Saved entries
-*-
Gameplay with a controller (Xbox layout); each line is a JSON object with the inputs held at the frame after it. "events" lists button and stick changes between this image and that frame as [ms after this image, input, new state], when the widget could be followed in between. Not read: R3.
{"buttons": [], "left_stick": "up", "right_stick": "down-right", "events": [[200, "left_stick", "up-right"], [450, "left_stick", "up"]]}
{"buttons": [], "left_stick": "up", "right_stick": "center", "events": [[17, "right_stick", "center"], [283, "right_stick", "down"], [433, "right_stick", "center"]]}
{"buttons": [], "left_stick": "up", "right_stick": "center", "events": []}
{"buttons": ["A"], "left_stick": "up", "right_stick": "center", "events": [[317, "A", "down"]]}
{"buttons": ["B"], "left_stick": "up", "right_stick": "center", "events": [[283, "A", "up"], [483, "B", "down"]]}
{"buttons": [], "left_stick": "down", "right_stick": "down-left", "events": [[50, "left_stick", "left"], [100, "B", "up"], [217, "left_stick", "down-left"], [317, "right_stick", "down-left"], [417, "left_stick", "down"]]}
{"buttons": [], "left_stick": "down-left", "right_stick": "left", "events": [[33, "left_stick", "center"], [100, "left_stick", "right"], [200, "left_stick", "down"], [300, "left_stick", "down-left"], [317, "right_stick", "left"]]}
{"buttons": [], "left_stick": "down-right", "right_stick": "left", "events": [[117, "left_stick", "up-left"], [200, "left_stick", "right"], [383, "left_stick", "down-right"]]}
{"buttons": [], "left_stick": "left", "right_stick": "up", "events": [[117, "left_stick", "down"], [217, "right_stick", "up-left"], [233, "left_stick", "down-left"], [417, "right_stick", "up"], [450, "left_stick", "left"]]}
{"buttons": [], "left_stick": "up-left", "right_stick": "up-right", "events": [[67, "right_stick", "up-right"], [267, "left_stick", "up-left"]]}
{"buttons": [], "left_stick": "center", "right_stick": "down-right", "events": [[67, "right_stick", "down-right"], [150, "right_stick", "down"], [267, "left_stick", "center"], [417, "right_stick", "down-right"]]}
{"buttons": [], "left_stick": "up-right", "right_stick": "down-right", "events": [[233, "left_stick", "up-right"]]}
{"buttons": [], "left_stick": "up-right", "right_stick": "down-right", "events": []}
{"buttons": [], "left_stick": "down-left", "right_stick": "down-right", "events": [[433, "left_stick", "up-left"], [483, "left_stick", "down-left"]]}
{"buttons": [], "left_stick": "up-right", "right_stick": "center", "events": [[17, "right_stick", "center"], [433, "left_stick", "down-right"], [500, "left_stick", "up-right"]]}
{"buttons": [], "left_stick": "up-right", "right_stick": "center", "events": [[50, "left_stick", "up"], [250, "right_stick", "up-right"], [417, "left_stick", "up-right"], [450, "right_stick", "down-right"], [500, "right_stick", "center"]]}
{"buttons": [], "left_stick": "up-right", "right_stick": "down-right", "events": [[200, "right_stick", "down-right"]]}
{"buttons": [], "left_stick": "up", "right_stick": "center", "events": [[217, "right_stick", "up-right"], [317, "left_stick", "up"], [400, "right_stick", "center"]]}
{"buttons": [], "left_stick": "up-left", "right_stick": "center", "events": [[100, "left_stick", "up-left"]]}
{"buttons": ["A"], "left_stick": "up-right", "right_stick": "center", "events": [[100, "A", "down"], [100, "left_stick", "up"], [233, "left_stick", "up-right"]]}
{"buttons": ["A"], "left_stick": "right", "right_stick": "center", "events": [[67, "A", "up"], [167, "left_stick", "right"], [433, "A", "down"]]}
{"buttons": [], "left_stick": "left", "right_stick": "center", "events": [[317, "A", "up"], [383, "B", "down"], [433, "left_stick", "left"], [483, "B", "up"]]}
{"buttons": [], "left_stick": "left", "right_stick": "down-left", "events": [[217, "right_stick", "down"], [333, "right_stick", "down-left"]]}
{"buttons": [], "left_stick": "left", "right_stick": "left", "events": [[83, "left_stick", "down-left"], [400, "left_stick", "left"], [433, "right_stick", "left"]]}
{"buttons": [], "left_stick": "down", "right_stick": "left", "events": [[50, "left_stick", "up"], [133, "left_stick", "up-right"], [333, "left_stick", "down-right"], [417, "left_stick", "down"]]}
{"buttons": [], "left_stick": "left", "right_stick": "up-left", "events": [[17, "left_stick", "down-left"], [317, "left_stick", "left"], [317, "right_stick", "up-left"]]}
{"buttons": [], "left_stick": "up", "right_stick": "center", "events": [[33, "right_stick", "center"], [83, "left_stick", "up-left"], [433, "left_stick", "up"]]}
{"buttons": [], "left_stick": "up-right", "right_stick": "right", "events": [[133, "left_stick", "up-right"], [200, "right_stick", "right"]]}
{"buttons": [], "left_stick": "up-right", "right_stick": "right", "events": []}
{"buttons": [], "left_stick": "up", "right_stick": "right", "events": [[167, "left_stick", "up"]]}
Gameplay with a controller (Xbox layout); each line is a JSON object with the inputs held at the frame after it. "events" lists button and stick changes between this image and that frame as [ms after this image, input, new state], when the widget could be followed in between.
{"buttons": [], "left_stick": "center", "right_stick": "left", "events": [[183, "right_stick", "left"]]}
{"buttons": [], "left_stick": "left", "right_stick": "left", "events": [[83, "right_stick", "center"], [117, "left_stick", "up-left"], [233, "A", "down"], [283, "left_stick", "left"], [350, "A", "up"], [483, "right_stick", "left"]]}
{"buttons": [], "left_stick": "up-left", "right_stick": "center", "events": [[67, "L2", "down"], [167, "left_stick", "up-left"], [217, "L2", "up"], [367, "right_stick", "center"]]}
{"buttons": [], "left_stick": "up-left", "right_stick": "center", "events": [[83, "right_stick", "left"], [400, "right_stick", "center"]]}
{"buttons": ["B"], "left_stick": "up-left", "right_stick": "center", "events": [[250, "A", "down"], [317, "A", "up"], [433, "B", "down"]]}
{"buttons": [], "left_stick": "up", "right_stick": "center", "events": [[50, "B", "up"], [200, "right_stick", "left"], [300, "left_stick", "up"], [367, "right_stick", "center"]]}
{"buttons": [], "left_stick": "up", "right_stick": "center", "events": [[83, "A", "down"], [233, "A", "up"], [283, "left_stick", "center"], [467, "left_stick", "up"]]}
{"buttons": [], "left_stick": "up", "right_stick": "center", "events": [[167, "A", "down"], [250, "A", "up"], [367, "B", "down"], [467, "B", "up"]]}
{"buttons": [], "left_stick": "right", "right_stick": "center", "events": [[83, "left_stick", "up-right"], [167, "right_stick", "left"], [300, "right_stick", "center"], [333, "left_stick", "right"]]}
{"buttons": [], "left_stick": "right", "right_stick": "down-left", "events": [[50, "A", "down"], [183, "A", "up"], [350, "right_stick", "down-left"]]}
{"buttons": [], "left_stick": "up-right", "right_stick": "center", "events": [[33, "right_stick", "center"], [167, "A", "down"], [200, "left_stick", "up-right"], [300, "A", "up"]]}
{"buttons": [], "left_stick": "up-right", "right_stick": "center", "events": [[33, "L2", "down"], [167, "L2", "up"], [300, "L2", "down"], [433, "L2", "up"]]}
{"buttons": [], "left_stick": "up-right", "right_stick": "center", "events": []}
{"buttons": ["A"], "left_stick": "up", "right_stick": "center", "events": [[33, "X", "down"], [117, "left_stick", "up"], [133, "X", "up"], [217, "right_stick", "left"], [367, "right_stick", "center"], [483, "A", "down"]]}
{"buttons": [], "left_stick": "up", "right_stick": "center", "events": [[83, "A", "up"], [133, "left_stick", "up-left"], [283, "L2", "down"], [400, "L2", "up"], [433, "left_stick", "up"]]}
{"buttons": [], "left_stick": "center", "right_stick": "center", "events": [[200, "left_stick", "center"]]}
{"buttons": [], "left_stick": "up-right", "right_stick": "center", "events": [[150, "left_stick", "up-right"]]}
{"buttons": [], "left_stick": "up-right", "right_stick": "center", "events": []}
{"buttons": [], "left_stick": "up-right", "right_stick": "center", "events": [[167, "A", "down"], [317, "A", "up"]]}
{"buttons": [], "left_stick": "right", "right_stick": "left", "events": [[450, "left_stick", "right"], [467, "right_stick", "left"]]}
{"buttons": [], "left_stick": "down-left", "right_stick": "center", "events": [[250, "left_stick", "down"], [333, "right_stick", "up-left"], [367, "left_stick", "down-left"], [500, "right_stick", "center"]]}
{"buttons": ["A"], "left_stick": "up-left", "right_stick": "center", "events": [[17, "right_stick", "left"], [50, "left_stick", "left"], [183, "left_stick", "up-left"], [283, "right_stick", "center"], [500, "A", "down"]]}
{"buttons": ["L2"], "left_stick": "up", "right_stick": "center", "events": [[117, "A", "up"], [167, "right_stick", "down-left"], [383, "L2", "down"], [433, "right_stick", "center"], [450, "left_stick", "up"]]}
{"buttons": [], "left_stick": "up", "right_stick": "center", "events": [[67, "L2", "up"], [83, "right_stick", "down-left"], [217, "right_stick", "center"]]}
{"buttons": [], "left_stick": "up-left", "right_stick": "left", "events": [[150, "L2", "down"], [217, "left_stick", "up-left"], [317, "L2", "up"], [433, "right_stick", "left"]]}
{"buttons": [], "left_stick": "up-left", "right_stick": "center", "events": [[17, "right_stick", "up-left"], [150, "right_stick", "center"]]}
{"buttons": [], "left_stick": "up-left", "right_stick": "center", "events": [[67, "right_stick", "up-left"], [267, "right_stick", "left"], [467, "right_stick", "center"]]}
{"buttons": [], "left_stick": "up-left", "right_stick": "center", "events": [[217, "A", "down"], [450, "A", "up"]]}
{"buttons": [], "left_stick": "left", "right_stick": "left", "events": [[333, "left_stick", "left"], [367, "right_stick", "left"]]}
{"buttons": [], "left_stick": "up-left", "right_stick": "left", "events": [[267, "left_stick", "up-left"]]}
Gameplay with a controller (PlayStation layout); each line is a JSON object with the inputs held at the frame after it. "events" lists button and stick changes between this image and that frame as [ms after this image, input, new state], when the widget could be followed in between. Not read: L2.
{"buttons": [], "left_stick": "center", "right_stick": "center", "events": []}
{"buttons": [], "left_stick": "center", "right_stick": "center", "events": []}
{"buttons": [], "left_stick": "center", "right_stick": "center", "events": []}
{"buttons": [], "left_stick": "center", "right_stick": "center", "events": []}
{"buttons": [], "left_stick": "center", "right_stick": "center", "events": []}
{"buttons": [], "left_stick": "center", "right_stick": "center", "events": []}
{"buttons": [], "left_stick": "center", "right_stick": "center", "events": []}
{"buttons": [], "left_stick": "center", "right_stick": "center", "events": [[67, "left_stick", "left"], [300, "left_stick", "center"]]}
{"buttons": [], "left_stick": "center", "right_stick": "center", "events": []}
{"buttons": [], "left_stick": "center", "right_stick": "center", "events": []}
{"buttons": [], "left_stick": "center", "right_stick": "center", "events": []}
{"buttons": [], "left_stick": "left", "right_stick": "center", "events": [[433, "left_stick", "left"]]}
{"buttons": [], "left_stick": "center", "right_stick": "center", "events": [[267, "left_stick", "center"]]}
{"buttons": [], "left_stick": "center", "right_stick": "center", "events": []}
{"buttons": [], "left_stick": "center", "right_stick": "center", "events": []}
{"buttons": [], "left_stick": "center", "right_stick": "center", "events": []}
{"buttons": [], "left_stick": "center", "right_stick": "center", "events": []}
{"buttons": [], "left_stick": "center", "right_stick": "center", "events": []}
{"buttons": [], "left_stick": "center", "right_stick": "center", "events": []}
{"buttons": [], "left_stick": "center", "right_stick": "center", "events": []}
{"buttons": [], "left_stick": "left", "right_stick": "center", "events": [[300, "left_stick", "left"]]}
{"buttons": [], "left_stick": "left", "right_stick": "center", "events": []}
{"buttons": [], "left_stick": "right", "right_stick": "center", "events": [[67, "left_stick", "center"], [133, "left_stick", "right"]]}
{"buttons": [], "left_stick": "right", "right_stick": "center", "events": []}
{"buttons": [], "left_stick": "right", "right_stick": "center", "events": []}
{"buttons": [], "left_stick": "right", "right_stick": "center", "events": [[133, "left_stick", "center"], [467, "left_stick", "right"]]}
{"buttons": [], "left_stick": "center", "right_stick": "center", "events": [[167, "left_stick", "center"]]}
-*-
PROMPT =
Count the lines above holding "that". Give only the number.

SOLUTION FOR THIS PROBLEM =
3